Brief — Figure out how many lines of the material below contain the word "Sequences". Answer with the number only.

** The input follows **

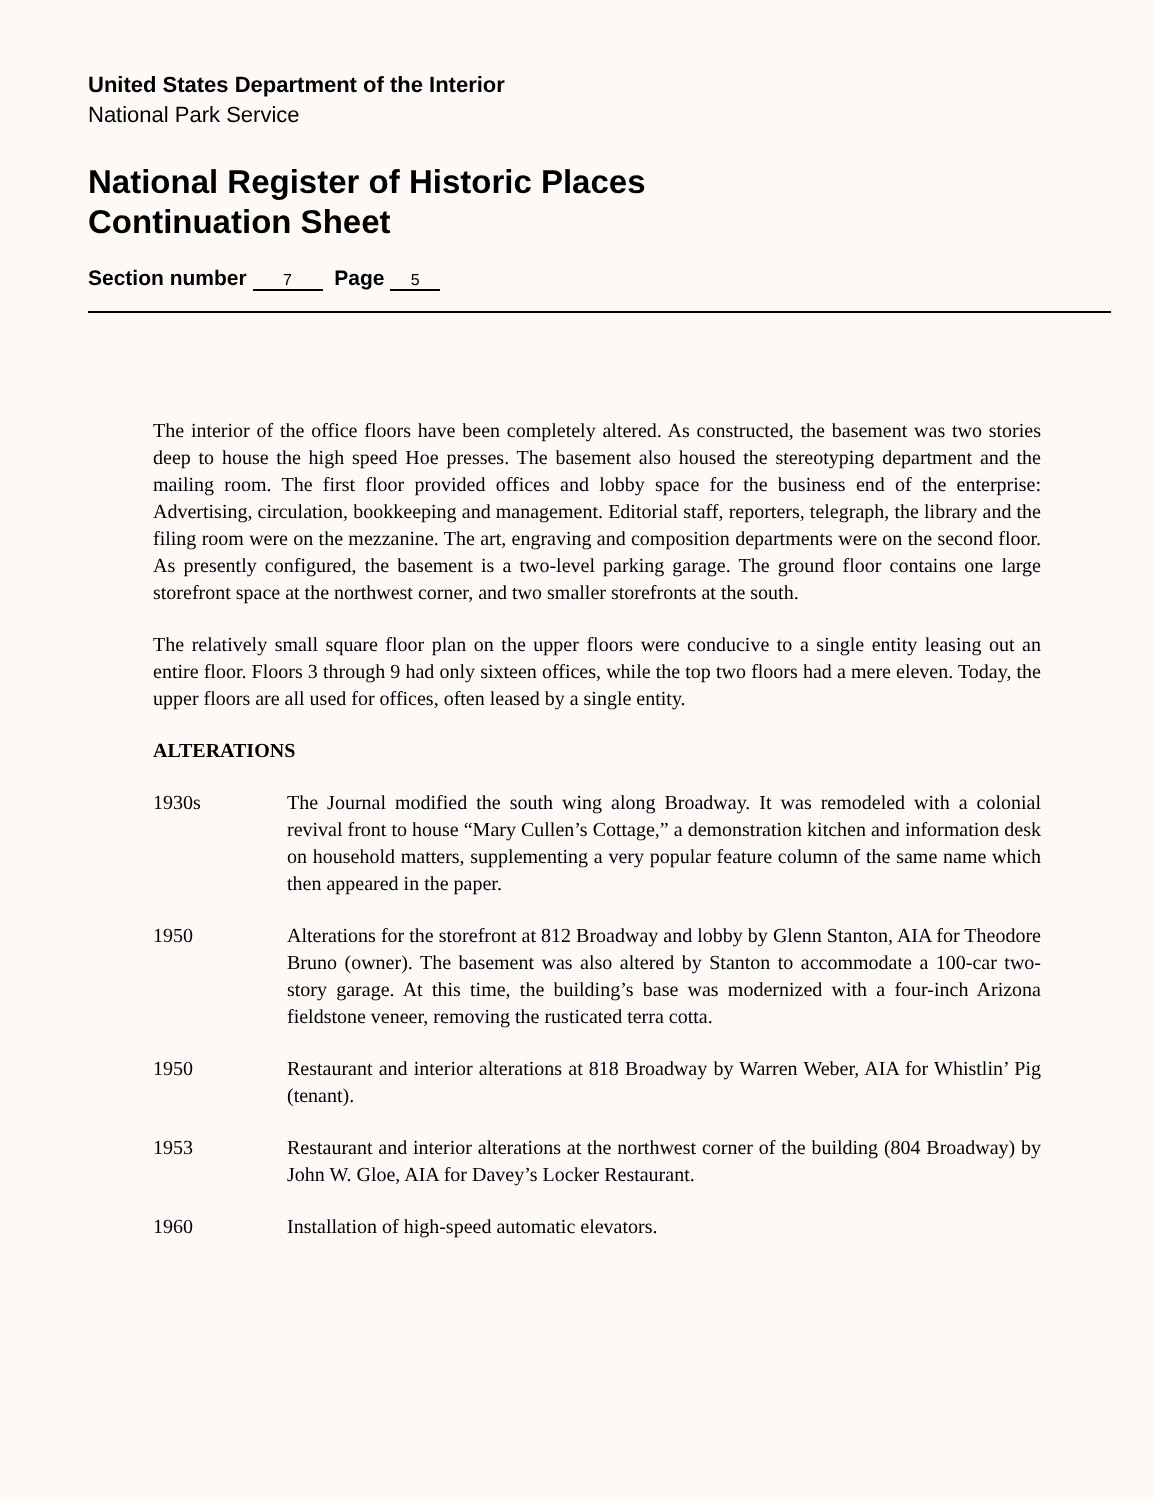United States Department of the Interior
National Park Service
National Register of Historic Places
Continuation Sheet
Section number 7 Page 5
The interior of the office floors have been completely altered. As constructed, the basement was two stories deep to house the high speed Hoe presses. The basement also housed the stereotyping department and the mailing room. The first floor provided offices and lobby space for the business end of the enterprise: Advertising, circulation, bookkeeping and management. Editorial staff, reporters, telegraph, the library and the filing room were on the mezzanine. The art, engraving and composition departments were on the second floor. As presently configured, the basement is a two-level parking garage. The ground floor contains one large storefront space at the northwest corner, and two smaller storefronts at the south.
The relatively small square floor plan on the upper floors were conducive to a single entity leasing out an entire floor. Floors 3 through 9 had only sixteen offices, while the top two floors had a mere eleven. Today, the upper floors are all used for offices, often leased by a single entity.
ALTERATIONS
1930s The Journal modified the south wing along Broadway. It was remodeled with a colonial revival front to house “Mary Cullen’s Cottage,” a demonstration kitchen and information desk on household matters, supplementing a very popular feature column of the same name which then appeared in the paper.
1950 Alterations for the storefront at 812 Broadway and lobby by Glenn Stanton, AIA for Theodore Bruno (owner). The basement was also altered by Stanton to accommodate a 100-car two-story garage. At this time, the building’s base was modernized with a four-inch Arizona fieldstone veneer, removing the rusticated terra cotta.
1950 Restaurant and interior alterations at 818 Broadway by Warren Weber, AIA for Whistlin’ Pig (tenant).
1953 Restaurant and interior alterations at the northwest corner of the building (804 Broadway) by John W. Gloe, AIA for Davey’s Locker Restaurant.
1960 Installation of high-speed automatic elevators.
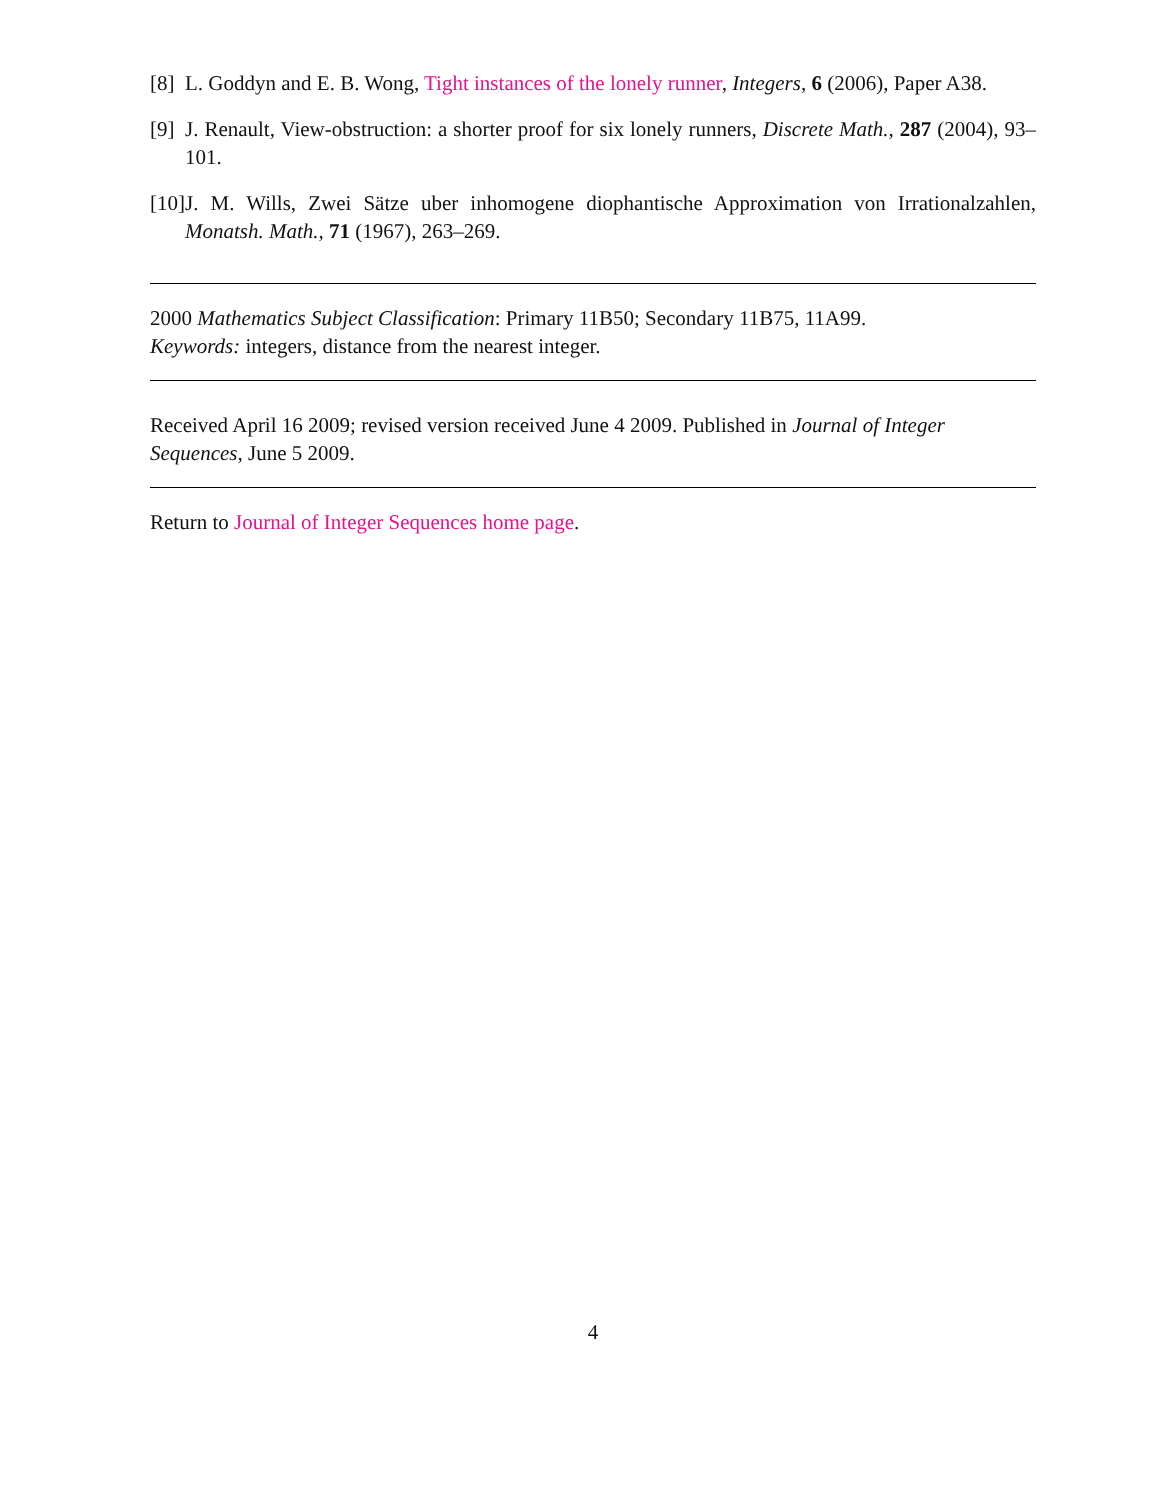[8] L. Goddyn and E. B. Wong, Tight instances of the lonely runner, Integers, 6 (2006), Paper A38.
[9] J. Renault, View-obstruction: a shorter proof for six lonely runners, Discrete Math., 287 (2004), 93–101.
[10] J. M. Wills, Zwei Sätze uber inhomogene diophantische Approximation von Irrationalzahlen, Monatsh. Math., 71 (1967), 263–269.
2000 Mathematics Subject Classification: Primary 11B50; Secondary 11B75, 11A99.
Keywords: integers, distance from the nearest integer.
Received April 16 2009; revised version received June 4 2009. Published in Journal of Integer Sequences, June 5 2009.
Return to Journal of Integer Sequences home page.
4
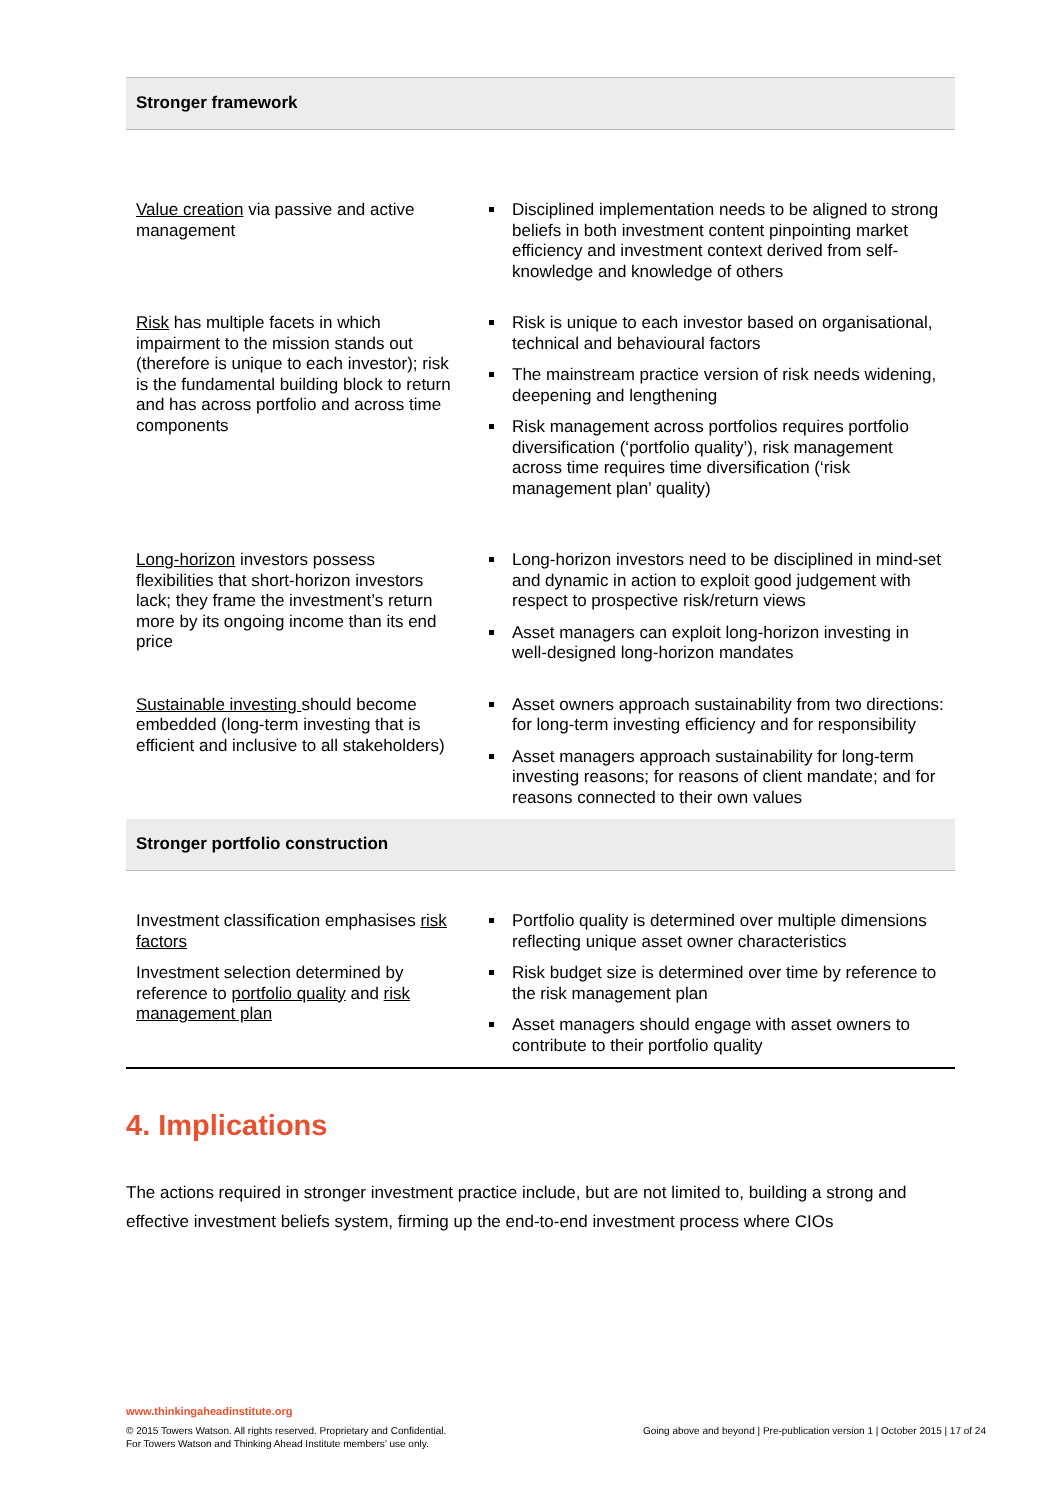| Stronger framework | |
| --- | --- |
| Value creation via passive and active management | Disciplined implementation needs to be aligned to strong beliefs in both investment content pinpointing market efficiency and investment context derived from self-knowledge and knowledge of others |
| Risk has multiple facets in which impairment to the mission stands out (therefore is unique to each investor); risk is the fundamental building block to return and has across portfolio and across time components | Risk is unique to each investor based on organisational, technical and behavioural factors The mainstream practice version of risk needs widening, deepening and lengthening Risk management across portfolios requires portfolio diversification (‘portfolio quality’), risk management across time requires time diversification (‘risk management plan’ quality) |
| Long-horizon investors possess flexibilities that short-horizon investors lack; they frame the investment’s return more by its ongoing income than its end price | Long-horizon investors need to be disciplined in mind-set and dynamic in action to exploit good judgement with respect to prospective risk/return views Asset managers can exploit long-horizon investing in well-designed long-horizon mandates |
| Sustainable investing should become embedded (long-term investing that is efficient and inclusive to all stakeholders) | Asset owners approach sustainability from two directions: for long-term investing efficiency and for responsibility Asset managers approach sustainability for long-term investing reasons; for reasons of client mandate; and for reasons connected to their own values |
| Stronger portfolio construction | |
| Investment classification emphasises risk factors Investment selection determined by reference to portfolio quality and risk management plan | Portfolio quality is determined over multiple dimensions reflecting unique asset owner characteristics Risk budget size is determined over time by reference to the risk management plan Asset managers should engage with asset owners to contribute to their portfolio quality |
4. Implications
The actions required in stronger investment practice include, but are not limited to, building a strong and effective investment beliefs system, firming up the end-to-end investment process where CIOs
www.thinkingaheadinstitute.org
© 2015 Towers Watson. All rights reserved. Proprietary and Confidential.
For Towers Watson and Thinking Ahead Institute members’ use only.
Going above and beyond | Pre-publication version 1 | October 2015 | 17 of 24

** End of The input **

Answer space — 2